Document segment:
See what makes wealthy “Generation Digital” consumers tick — and how to win them over.
You know about the mass affluent market. You know about Baby Boomers, Generation X and Millennials. You’re probably gaining perspective on Generation Z. But what happens when you layer digital banking preferences on top of these segments? You might get some surprises. We provide a peek behind the curtain to help you win over the mass affluent “Generation Digital” audience and keep them faithful.
Who are we talking about?
We’re defining the mass affluent segment as households with $100,000 to $1 million in investable assets. By Nielsen figures, the group makes up 11 percent of U.S. households and controls 26 percent of the country’s wealth.¹
By generation, Baby Boomers (41 percent) and Gen Xers (37 percent) make up the majority of this group, while millennials comprise just 9 percent.2,3
Next, we overlayed the mass affluent segment with what Accenture dubbed Generation D (for digital, of course): 75 million consumers “who are deeply digital, integrating online and social technologies into the fabric of their lives.”4
As a general rule, Gen Z is still too young to fit the investable asset criteria we set for mass affluent consumers. (In one study, at least, mass affluent for this segment of 18 to 22-year-olds was defined as investable assets of $50,000 to $250,000; or $20,000 to $50,000 with a minimum annual income of $50,000.)5 Nonetheless, they’ve already been nicknamed the Digital Generation, which makes them worthy of including in this discussion.

Data shown:
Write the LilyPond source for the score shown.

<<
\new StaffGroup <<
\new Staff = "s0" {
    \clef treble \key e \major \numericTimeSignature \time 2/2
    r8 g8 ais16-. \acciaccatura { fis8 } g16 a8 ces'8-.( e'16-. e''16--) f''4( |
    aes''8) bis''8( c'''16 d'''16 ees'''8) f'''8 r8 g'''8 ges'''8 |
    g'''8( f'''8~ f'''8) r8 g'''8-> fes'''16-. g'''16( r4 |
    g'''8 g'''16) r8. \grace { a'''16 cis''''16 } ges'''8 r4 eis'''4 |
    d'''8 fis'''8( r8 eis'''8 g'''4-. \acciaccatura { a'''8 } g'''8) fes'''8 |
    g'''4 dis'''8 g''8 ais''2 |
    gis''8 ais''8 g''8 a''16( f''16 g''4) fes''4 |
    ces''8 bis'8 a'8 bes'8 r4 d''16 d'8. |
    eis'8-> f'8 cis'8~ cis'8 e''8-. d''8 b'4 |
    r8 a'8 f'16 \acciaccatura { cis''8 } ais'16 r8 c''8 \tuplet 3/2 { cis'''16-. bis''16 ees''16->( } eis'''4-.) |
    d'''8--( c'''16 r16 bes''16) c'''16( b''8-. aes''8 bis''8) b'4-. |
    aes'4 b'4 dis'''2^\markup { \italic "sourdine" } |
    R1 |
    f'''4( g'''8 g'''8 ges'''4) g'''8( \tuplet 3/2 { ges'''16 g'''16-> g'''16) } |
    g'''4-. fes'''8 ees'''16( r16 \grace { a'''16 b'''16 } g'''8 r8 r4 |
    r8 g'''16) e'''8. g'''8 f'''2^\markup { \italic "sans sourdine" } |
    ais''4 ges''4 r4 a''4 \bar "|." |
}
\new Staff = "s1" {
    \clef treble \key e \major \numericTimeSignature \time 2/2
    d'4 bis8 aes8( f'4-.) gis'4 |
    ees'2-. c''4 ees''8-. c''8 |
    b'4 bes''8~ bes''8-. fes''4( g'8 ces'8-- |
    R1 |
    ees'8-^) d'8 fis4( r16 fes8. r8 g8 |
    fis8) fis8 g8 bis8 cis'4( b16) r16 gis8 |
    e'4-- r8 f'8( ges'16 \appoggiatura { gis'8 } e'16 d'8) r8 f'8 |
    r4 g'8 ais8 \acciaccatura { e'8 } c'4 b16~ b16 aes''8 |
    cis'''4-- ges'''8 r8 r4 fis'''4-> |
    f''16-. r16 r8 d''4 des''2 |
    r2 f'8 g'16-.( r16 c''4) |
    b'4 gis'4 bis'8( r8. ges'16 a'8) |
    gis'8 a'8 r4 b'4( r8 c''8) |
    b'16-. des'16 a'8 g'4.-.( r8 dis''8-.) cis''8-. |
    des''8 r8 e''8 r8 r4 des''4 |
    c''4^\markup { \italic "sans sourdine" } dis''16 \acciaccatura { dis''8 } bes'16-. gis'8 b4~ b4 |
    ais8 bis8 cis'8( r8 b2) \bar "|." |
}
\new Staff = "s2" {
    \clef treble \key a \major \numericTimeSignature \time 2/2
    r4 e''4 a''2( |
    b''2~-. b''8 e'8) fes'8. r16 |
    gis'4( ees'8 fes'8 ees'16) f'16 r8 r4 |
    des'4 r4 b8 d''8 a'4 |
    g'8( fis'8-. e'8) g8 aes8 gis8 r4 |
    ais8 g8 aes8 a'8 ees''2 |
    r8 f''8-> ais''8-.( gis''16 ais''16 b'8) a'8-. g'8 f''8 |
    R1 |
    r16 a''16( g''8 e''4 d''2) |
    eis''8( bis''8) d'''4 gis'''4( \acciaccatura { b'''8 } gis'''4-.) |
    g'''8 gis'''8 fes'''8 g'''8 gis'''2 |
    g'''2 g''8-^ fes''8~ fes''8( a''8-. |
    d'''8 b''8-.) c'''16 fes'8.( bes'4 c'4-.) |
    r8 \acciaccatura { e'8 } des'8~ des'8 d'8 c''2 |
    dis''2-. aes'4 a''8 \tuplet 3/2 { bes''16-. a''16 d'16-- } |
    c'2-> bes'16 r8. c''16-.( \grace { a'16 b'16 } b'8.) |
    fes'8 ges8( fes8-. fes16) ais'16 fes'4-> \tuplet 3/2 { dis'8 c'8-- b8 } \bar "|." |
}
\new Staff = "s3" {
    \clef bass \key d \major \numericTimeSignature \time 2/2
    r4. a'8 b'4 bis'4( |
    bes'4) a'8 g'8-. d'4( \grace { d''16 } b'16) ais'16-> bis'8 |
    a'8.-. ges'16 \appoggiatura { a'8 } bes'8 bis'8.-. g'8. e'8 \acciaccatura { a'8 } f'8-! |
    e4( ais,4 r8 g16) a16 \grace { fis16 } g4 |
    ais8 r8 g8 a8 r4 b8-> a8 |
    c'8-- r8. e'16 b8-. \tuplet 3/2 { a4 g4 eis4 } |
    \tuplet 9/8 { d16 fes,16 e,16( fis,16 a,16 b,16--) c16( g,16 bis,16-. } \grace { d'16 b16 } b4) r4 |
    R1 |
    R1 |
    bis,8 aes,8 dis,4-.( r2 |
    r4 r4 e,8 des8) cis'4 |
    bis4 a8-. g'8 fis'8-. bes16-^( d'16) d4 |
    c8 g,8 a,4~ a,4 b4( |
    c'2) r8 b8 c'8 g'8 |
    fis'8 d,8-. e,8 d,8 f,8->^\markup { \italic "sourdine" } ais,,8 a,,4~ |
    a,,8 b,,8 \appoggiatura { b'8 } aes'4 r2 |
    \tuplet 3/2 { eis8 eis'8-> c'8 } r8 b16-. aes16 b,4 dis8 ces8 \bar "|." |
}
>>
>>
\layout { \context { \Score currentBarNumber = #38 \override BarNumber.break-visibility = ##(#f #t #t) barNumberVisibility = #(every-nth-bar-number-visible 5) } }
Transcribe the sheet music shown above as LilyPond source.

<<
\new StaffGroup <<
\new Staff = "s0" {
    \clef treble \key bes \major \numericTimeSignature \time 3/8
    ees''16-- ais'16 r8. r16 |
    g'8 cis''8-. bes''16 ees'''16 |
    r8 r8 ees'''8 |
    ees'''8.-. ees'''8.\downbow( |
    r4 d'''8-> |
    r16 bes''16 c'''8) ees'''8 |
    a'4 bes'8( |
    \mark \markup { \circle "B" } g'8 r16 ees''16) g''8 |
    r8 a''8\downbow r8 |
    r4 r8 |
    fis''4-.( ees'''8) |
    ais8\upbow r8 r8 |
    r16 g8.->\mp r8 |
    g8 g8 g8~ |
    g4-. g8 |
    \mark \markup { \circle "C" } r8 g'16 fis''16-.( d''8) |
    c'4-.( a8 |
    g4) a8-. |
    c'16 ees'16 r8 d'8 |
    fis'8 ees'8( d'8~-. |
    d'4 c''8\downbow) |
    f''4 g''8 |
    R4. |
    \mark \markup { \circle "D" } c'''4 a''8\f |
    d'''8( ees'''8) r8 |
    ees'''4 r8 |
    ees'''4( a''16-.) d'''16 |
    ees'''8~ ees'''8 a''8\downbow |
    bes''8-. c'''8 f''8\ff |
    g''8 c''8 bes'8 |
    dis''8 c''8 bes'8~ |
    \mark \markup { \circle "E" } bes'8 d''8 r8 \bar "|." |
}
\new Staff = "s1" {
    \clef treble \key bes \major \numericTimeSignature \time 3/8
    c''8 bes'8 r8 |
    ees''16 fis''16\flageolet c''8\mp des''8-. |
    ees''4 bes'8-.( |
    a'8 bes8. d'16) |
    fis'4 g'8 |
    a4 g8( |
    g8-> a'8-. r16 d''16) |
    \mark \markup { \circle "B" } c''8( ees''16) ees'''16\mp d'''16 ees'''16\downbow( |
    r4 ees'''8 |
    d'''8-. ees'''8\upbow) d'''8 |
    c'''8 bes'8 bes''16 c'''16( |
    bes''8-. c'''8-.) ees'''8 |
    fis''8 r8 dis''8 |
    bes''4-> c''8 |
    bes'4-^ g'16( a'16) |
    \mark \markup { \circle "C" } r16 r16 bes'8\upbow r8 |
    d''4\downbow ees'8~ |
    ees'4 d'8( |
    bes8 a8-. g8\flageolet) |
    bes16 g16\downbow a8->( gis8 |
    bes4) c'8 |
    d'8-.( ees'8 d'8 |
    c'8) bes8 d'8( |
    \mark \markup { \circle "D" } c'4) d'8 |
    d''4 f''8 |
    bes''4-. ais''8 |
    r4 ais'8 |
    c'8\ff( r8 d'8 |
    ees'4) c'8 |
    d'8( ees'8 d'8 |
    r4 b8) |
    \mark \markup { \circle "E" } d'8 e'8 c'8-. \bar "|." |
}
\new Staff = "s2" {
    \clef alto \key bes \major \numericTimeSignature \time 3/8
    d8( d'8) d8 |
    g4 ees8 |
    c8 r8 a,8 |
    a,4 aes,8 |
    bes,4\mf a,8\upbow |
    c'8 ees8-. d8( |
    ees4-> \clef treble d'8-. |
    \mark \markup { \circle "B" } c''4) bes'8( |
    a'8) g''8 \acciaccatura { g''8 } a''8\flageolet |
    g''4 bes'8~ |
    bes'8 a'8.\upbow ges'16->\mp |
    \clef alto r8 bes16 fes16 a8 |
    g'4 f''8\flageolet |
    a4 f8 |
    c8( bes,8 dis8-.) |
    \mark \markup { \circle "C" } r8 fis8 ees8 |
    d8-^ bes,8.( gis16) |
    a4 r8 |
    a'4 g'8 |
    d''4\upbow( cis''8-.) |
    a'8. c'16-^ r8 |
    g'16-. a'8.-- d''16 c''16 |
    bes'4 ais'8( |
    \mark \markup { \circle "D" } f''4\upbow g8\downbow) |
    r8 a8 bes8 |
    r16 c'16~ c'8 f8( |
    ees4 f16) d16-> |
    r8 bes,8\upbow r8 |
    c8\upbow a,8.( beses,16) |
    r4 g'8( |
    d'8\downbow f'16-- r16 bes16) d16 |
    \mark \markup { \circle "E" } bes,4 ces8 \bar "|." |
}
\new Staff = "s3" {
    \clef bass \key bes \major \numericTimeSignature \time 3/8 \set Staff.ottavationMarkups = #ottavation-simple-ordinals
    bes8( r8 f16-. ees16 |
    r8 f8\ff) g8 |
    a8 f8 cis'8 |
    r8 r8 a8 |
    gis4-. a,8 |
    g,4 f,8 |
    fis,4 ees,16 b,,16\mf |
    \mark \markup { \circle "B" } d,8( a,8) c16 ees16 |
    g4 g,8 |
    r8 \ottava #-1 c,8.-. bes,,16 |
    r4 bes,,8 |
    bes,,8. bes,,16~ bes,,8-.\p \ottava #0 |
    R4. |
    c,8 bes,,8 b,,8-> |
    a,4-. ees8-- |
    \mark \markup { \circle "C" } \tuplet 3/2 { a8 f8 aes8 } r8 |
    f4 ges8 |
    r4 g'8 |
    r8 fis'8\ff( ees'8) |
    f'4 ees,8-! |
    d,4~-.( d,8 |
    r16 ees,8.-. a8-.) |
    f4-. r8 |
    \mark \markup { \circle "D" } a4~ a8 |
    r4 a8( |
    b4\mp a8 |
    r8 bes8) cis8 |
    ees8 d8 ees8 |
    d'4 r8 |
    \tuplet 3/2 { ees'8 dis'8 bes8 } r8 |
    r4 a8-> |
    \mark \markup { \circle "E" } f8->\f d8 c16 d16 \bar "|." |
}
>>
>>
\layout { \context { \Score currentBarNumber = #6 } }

Exercise tasks:
1. According to the article on mass affluent "Generation Digital" consumers, what percentage of U.S. households does the mass affluent segment make up by Nielsen figures?
2. Write the next part of the article on mass affluent "Generation Digital" consumers, starting right after its last sentence.

Answers for the tasks:
1. 11 percent

2.
What makes them different — and what does it mean to you?
Like other mass affluents, wealthy Generation D consumers have high expectations for customer service. They want personalization, convenience and flexibility in their banking and investment interactions. And, of course, they’re keyed-in to digital technology. In fact, with 28 percent of all retail bank customers now digital only, you can be assured a larger proportion of this group fits that profile.6
But what does that mean in terms of banking? In general terms, it means that you need to offer service levels via digital channels that match (or surpass) what you offer in-branch. You need to ensure that your communications are accessible — and provide a top user experience — across all types of digital devices. And you have to offer the digital-based banking features and functions that this group values, from basic online and mobile banking to advanced investment platforms, helpful online tools and advice, multiple payment methods and more.
In the rest of this article, we’ll take a closer look at what Generation D values and offer some examples of how your financial institution can provide it.
They have device preferences.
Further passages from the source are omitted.